> EXTRACT TO READ

For the gauge parameter ${\tau }^{IJ}\left({\zeta }_1\right)$, the potential (21) becomes

$$U_{\tau \left({\zeta }_1\right)}=-2\kappa csc\theta cos\varphi e^0\wedge e^1,$$

(195)

and therefore

$$\begin{array}{lll}{J}_{\tau \left({\zeta }_1\right)}& =& d{U}_{\tau \left({\zeta }_1\right)}\hfill \\ & =& \frac{2\kappa }{ra}cot\theta csc\theta cos\varphi e^0\wedge e^1\wedge e^2+\frac{2\kappa }{ra}{csc}^2\theta sin\varphi e^0\wedge e^1\wedge e^3.\hfill \end{array}$$

(196)

(v)

> WHAT THIS TASK INVOLVES
Please extend the passage on the gauge potential and its exterior derivative, picking up after its last line.

(Stored items from a collection)

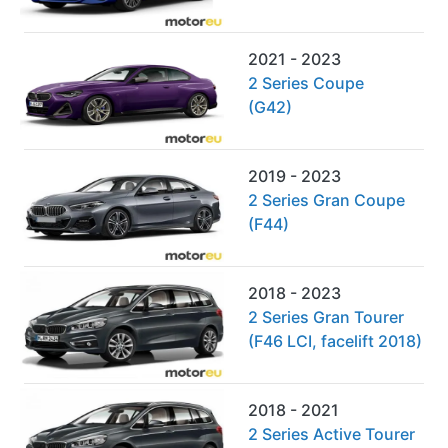
2021 - 2023
2 Series Coupe
(G42)
2019 - 2023
2 Series Gran Coupe
(F44)
2018 - 2023
2 Series Gran Tourer
(F46 LCI, facelift 2018)
2018 - 2021
2 Series Active Tourer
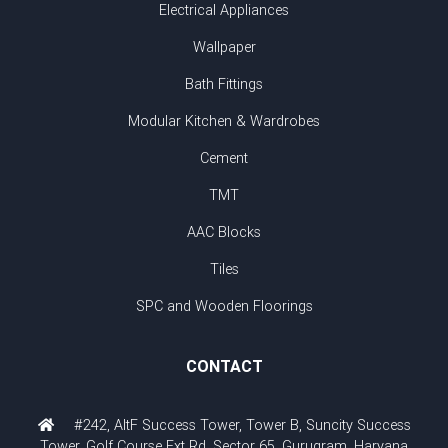
Electrical Appliances
Wallpaper
Bath Fittings
Modular Kitchen & Wardrobes
Cement
TMT
AAC Blocks
Tiles
SPC and Wooden Floorings
CONTACT
#242, AltF Success Tower, Tower B, Suncity Success
Tower, Golf Course Ext Rd, Sector 65, Gurugram, Haryana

> ANSWER BELOW
For the gauge parameter ${\tau }^{IJ}\left({\zeta }_2\right)$, the potential (21) acquires the form

$$U_{\tau \left({\zeta }_2\right)}=2\kappa csc\theta sin\varphi e^0\wedge e^1,$$

(197)

and therefore

$$\begin{array}{lll}{J}_{\tau \left({\zeta }_2\right)}& =& d{U}_{\tau \left({\zeta }_2\right)}\hfill \\ & =& -\frac{2\kappa }{ra}cot\theta csc\theta sin\varphi e^0\wedge e^1\wedge e^2+\frac{2\kappa }{ra}{csc}^2\theta cos\varphi e^0\wedge e^1\wedge e^3.\hfill \end{array}$$

(198)

(vi)

For the gauge parameter ${\tau }^{IJ}\left({\zeta }_3\right)$, the potential (21) and its current become

$$\begin{array}{l}{U}_{\tau \left({\zeta }_3\right)}=0,J_{\tau \left({\zeta }_3\right)}=0.\end{array}$$

(199)

This is so because ${\tau }^{IJ}\left({\zeta }_3\right)$ vanishes.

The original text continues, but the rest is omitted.